**Record extracts:**
**********
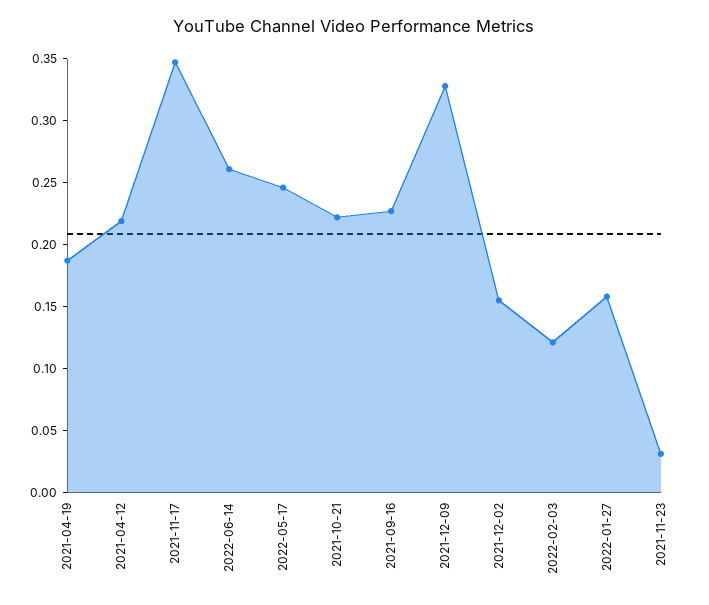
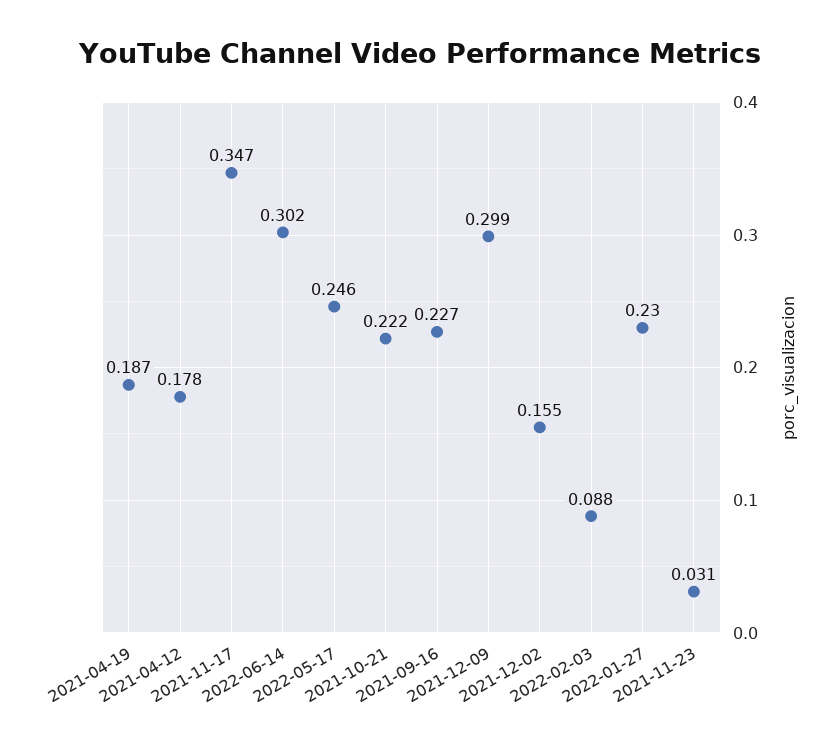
2021-04-12: 0.22 -> 0.178
2022-06-14: 0.26 -> 0.302
2021-12-09: 0.33 -> 0.299
2022-02-03: 0.12 -> 0.088
2022-01-27: 0.16 -> 0.23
**********
**Directions:** The range runs from the line with "2022-06-14: 0.26 -> 0.302" to the last line of the entries above, both included. Restate it word for word.

**Answer space:**
2022-06-14: 0.26 -> 0.302
2021-12-09: 0.33 -> 0.299
2022-02-03: 0.12 -> 0.088
2022-01-27: 0.16 -> 0.23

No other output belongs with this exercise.